The HSE is providing a range of health supports in response to requests for physiotherapy, occupational therapy, dental, ophthalmic and nursing services for people affected by the cervical cancer diagnosis.
However, speaking in the Dáil yesterday, Taoiseach Leo Varadkar cast doubt on whether it was possible to claim for retrospective expenses prior to May 11. He said they could be included in a final legal settlement brought by claimants.
He also said the proposed review of 3,000 smear tests by external experts will now take around four months The review, led by the Royal College of Obstetricians in the UK, is already delayed. It will involve asking the consent of all 3,000 women.
Originally 209 women or bereaved families were identified as victims of the scandal where they developed cancer after getting incorrect smear test results.
Meanwhile, new figures show a difference in take-up rate of cervical screening offered by CervicalCheck in different counties.

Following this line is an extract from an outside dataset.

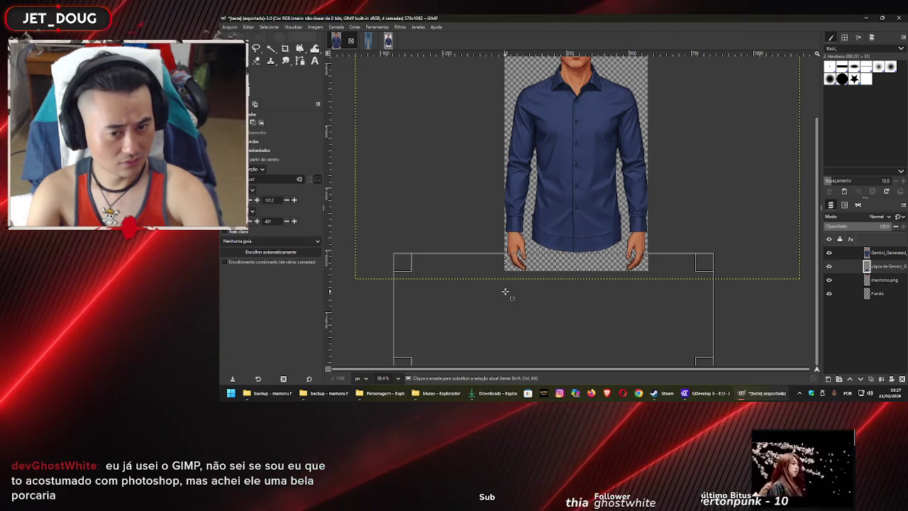
pyautogui.press('ctrl+shift')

Over the six years from 2011 to 2016, it ranged from 71pc in Laois to 91pc in Carlow.
Nine achieved a take-up rate of at least 80pc - the target set by CervicalCheck. These included Carlow, Cavan, Cork, Kildare, Louth, Wexford, Waterford, Westmeath and Wicklow.
It was highest among women in their thirties and forties but it dropped off among those in their fifties.
Uptake for breast screening under BreastCheck is higher than the OECD average of 60.8pc and stands above-target at 70pc.